Considering the need for CGo, maybe this project could live in livekit-examples instead of a CLI?

@rektdeckard What do you think?

rektdeckard commented 4 weeks ago

Agree I don't love the idea of adding features with system dependencies here, and that maybe a separate project is a good place to trial this. But if pure software support is doable for just Opus, we can definitely add it.

s-hamdananwar commented 3 weeks ago

Thanks @rektdeckard and @dennwc for your suggestions! I have submitted a PR that would let user publish opus audio without the need for any dependencies.
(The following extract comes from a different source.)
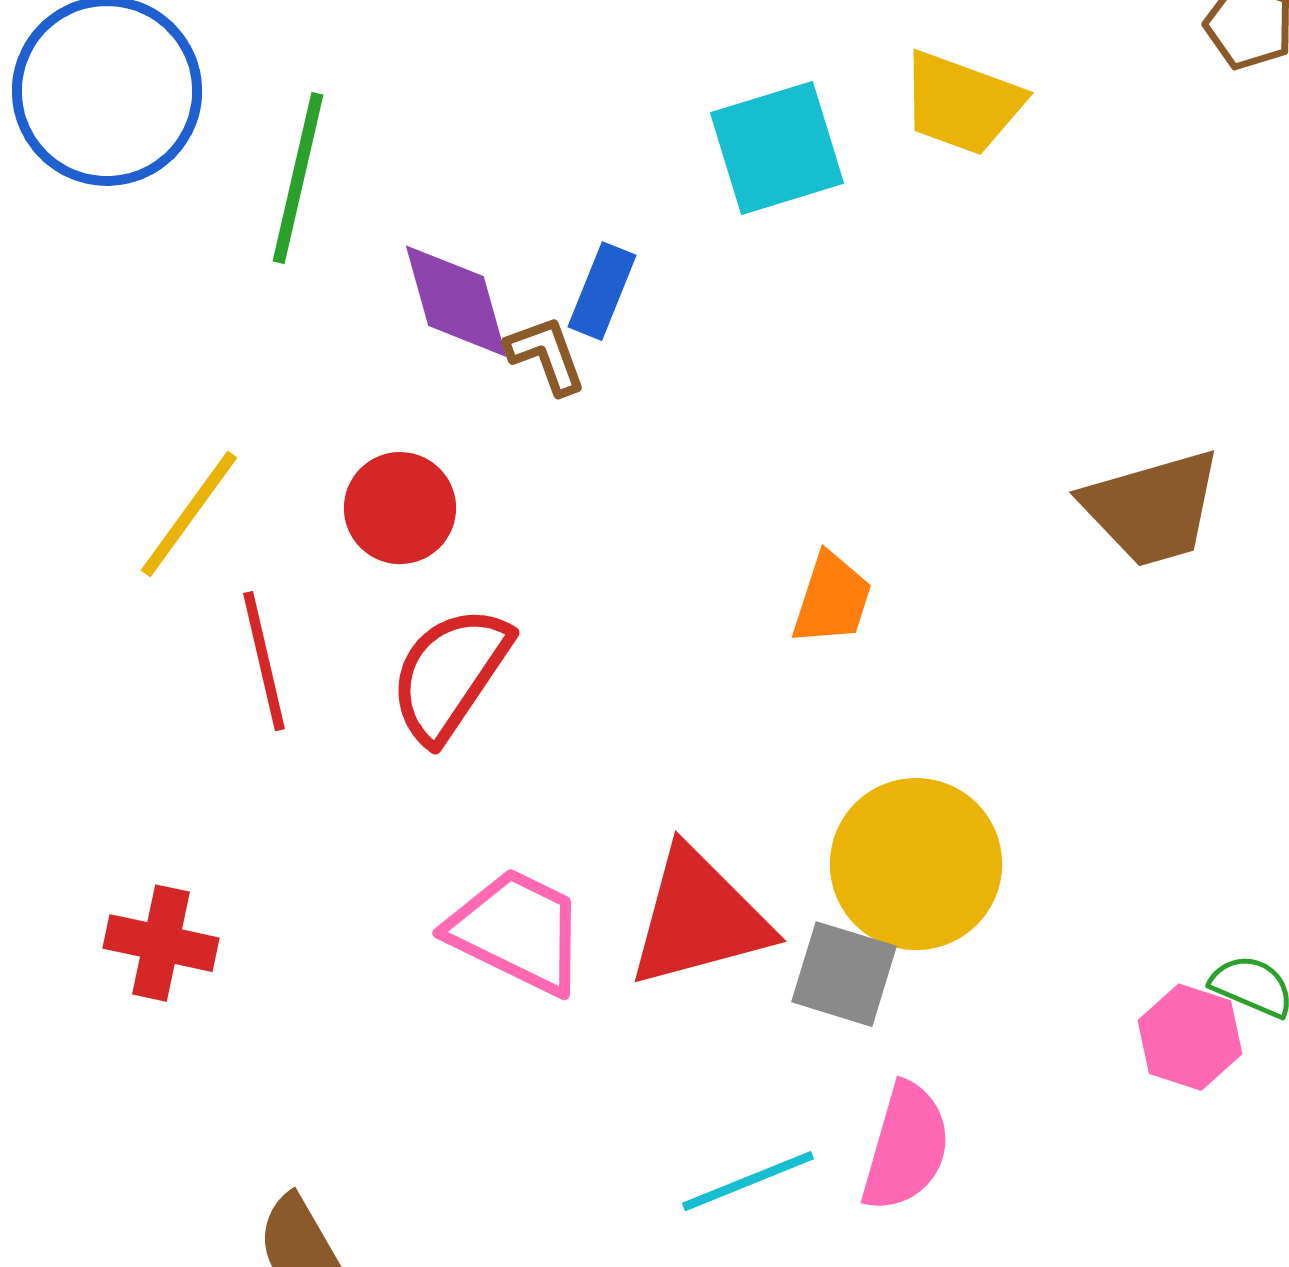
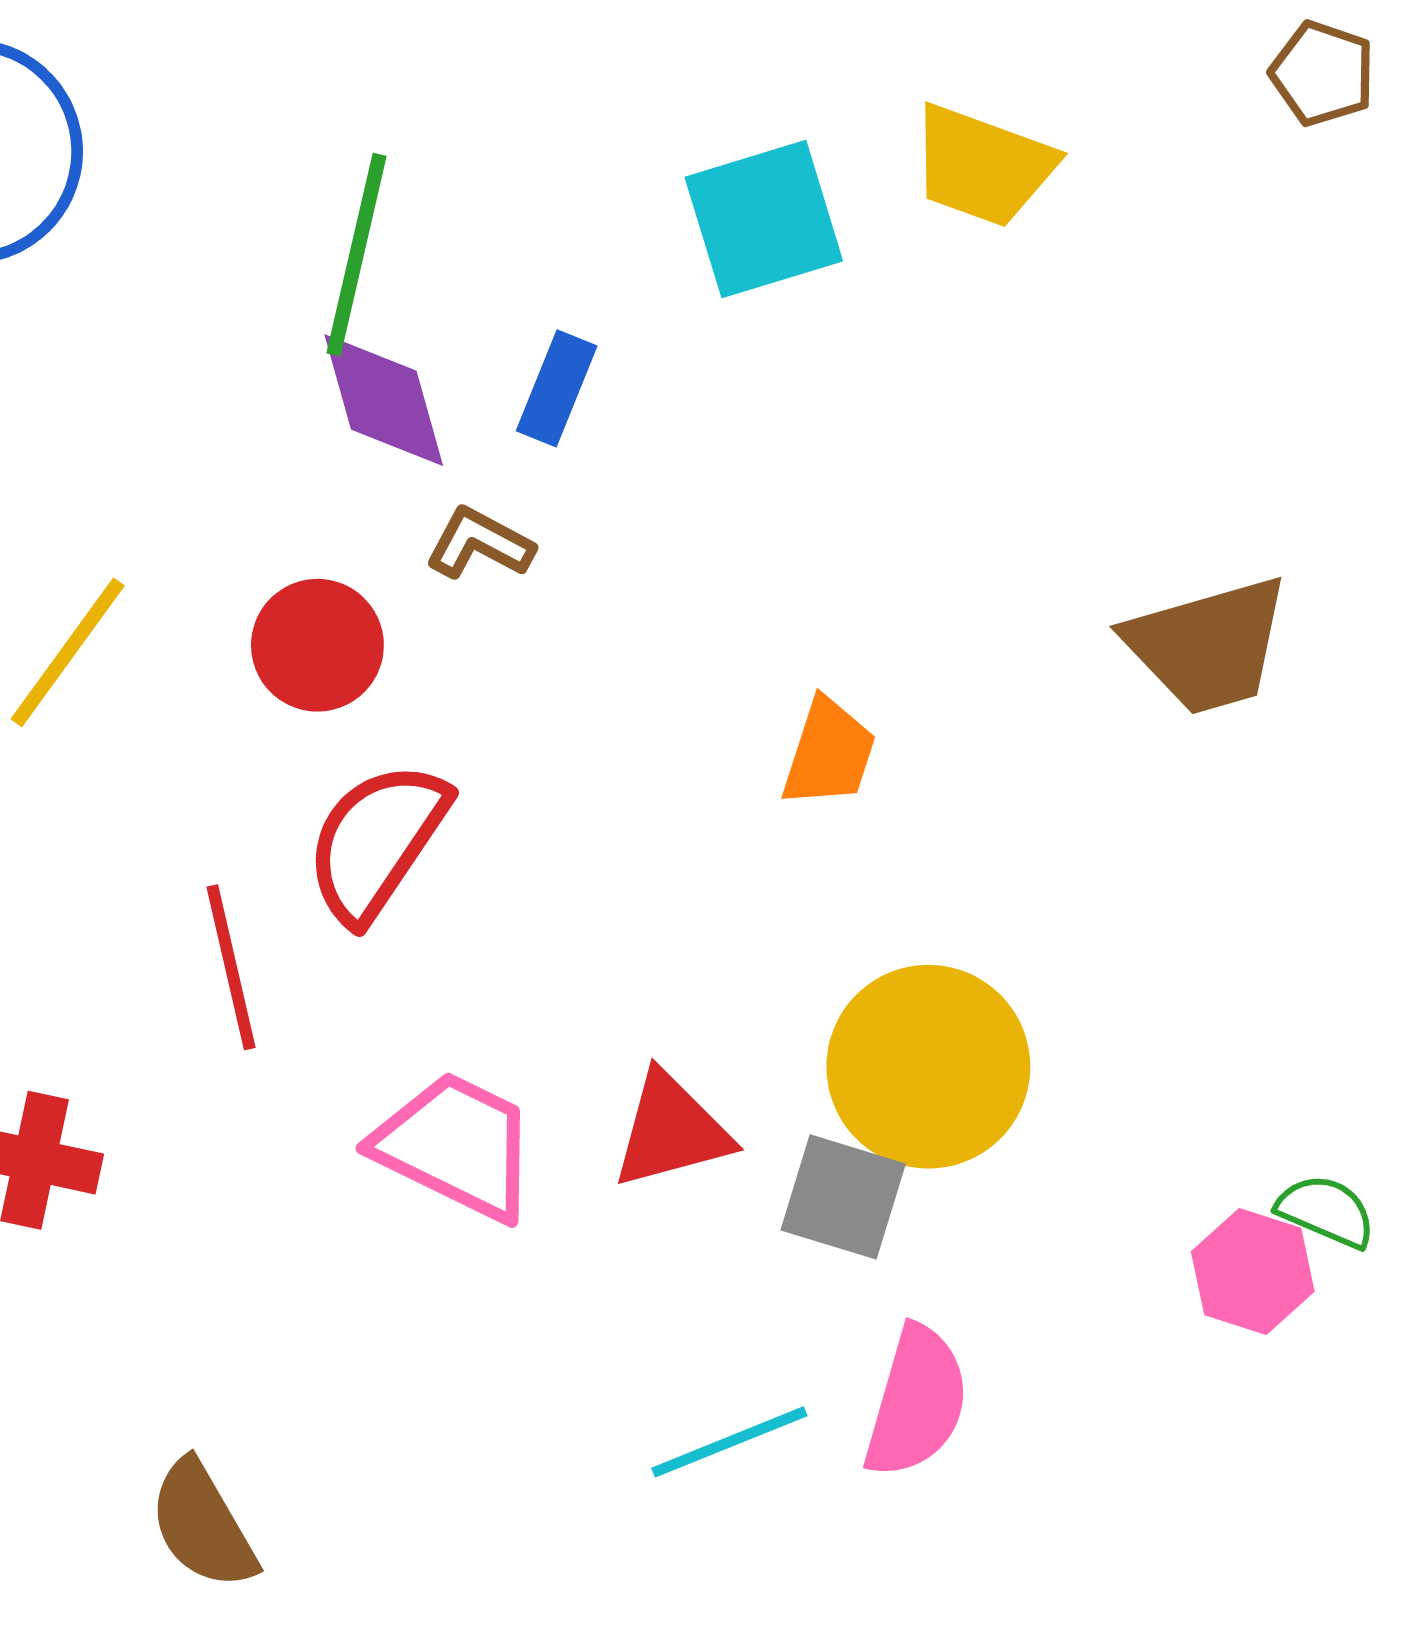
green line: (298, 178) -> (357, 255), moved
brown L-shape: (546, 355) -> (480, 543), moved, turned -42
red line: (264, 661) -> (231, 967), moved
red triangle: (699, 918) -> (671, 1131), size x0.7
If you would like to test the feature, you can run a separate simple program that acts as a multicast sender. It should subscribe to the audio of a different participant other than the bot created by the CLI and send their audio as multicast packets to the same endpoint. Here is a simple example:

func onTrackSubscribed(track *webrtc.TrackRemote, publication *lksdk.RemoteTrackPublication, rp *lksdk.RemoteParticipant) {

    multicastAddr := "225.8.11.101:9001" // Change accordingly

    udpAddr, err := net.ResolveUDPAddr("udp4", multicastAddr)
    if err != nil {
        fmt.Println("Error resolving UDP address:", err)
        return
    }

    conn, err := net.ListenPacket("udp4", ":0")
    if err != nil {
        fmt.Println("Error creating UDP connection:", err)
        return
    }
    defer conn.Close()

    p := ipv4.NewPacketConn(conn)

    if err := p.SetTTL(2); err != nil {
        fmt.Println("Error setting TTL:", err)
        return
    }

    if err := p.SetMulticastLoopback(false); err != nil {
        fmt.Println("Error setting TTL:", err)
        return
    }

    for {
        pkt, _, err := track.ReadRTP()
        if err != nil {
            break
        }
        data := pkt.Payload
        if !publication.IsMuted() {
            _, err = p.WriteTo(data, nil, udpAddr)
            if err != nil {
                fmt.Println("Error sending message:", err)
                return
            }
            fmt.Println("Multicast packet sent successfully.")
        }
    }
}

Please let me know what you guys think! I would be happy to clear out any questions or make any fixes based on your concerns and/or suggestions.